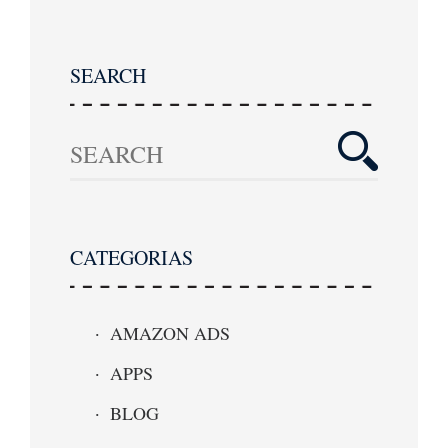
SEARCH
CATEGORIAS
AMAZON ADS
APPS
BLOG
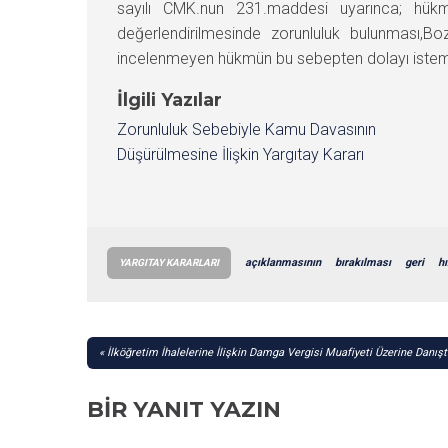
sayılı CMK.nun 231.maddesi uyarınca; hükm
değerlendirilmesinde zorunluluk bulunması,Bo
incelenmeyen hükmün bu sebepten dolayı istem 
İlgili Yazılar
Zorunluluk Sebebiyle Kamu Davasının
Düşürülmesine İlişkin Yargıtay Kararı
açıklanmasının
bırakılması
geri
hı
YARGITAY KARARLARI
YAZI
İlköğretim İhalelerine İlişkin Damga Vergisi Muafiyeti Üzerine Danışt
GEZINMESI
BIR YANIT YAZIN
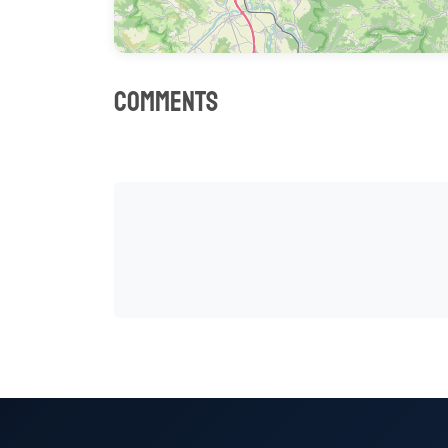
Comments
0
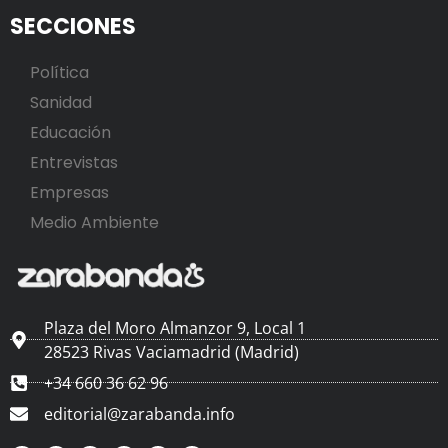
SECCIONES
Política
Sanidad
Educación
Entrevistas
Empresas
Medio Ambiente
Plaza del Moro Almanzor 9, Local 1
28523 Rivas Vaciamadrid (Madrid)
+34 660 36 62 96
editorial@zarabanda.info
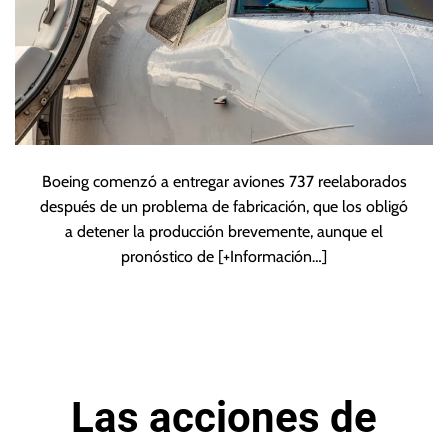
Boeing comenzó a entregar aviones 737 reelaborados
después de un problema de fabricación, que los obligó
a detener la producción brevemente, aunque el
pronóstico de
[+Información…]
Las acciones de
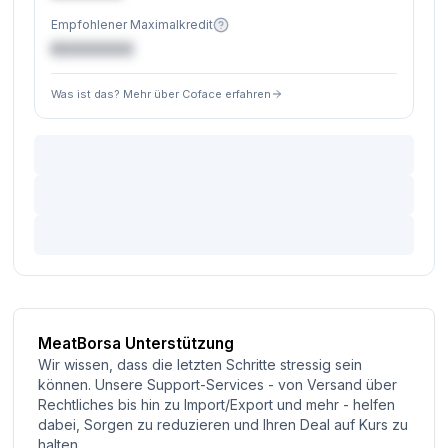
Empfohlener Maximalkredit
€XXXXXX
Was ist das? Mehr über Coface erfahren
MeatBorsa Unterstützung
Wir wissen, dass die letzten Schritte stressig sein
können. Unsere Support-Services - von Versand über
Rechtliches bis hin zu Import/Export und mehr - helfen
dabei, Sorgen zu reduzieren und Ihren Deal auf Kurs zu
halten.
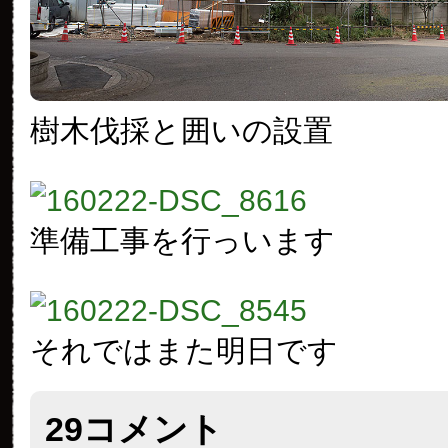
樹木伐採と囲いの設置
準備工事を行っいます
それではまた明日です
29コメント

════════

Task to carry out: Render every text line in the listing above as a numbered list, skipping blank lines and leaving the pictures out.

Completed exercise:
1. SEARCH
2. CATEGORIAS
3. AMAZON ADS
4. APPS
5. BLOG
6. sayılı CMK.nun 231.maddesi uyarınca; hükm
7. değerlendirilmesinde zorunluluk bulunması,Bo
8. incelenmeyen hükmün bu sebepten dolayı istem 
9. İlgili Yazılar
10. Zorunluluk Sebebiyle Kamu Davasının
11. Düşürülmesine İlişkin Yargıtay Kararı
12. açıklanmasının
13. bırakılması
14. geri
15. hı
16. YARGITAY KARARLARI
17. YAZI
18. İlköğretim İhalelerine İlişkin Damga Vergisi Muafiyeti Üzerine Danışt
19. GEZINMESI
20. BIR YANIT YAZIN
21. Comments
22. 0
23. SECCIONES
24. Política
25. Sanidad
26. Educación
27. Entrevistas
28. Empresas
29. Medio Ambiente
30. Plaza del Moro Almanzor 9, Local 1
31. 28523 Rivas Vaciamadrid (Madrid)
32. +34 660 36 62 96
33. editorial@zarabanda.info
34. Boeing comenzó a entregar aviones 737 reelaborados
35. después de un problema de fabricación, que los obligó
36. a detener la producción brevemente, aunque el
37. pronóstico de
38. [+Información…]
39. Las acciones de
40. Empfohlener Maximalkredit
41. €XXXXXX
42. Was ist das? Mehr über Coface erfahren
43. MeatBorsa Unterstützung
44. Wir wissen, dass die letzten Schritte stressig sein
45. können. Unsere Support-Services - von Versand über
46. Rechtliches bis hin zu Import/Export und mehr - helfen
47. dabei, Sorgen zu reduzieren und Ihren Deal auf Kurs zu
48. halten.
49. 樹木伐採と囲いの設置
50. 準備工事を行っいます
51. それではまた明日です
52. 29コメント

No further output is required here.